We stopped by our local Gap on lower Fifth Ave. at 3 p.m., looking for good old New York retail madness, but alas: This was a subtler affair than Mr. Cavalli’s November debut at H&M, which featured the designer himself pulling up to the chain’s Fifth Avenue store in a chauffeured car with model Jessica Stam to smoke a cigar with crazed fans from New Jersey. A lone woman perused Western-inspired white shirts by menswear designer Michael Bastian. “Why are the women’s 20 dollars more than the men’s?” she asked. ($78 for women’s shirts; $58 for men’s). She hadn’t made a special trip to gobble up low-priced designer fashions, she said. “I just came in to use the bathroom!”
A salesgirl, Monika, explained that there had been a rush earlier, around 10:15 a.m., featuring now-familiar “masstige” sights such as women grabbing 5 or 6 shirts at once.
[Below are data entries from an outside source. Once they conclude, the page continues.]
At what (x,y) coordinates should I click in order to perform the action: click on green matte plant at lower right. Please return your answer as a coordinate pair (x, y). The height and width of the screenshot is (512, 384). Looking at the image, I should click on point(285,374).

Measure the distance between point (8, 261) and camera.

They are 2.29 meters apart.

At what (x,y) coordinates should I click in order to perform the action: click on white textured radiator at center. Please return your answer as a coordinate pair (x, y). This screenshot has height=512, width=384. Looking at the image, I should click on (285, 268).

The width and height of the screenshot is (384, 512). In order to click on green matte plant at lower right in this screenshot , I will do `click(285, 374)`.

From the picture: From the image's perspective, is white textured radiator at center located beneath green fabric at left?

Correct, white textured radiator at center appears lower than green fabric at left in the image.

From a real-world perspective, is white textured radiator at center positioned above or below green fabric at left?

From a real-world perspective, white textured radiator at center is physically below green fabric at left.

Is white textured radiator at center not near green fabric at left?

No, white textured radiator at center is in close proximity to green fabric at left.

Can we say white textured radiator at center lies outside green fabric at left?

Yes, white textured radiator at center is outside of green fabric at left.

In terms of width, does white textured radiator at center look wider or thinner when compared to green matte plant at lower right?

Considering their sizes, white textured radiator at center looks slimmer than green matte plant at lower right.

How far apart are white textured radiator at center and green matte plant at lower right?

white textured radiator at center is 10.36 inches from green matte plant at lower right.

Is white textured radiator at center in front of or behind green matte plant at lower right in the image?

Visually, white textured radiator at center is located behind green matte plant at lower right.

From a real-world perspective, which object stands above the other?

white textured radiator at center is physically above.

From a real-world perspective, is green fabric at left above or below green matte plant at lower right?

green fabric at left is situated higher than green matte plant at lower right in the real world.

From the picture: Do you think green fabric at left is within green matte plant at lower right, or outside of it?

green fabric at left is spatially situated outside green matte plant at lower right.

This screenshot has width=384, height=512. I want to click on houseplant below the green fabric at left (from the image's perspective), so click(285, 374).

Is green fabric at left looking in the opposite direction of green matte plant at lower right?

Resultingly, two designs—a longer, belted white shirt by Band of Outsiders and a white mini-dress by threeASFOUR—had already sold out. Everything else was selling swiftly, she said, though the store had ordered fewer items this year, and in smaller sizes, to ensure sell-through (last year, excess had arrived back in New York from less aggressively fashionable places like Michigan).
Yesterday, the three designers of arty downtown label threeASFOUR—Gabi Asfour, Adi Gil, and Angela Donhauser—were giddy about their Gap debut when we called them up.
“I think it’s going to be a big P.R. boon, because in the end a lot of people don’t really know our name yet,” said Ms. Donhauser. “When it comes to, for instance, Midwest America.”
“We want to think that the dress will be sold out, because it’s the only dress,” she added (success!).
“They had Andy Warhol in the window a few months ago—I don’t know how they got their hands to those prints, but it was quite amazing—and now they have us,” said Ms. Gil of her label’s unlikely benefactor.
Notably absent among the “It” designers at the Gap was the 2007 Fashion Fund winner and fashion eco-warrior Rogan.
“He had a line for Target,” explained Mr. Asfour.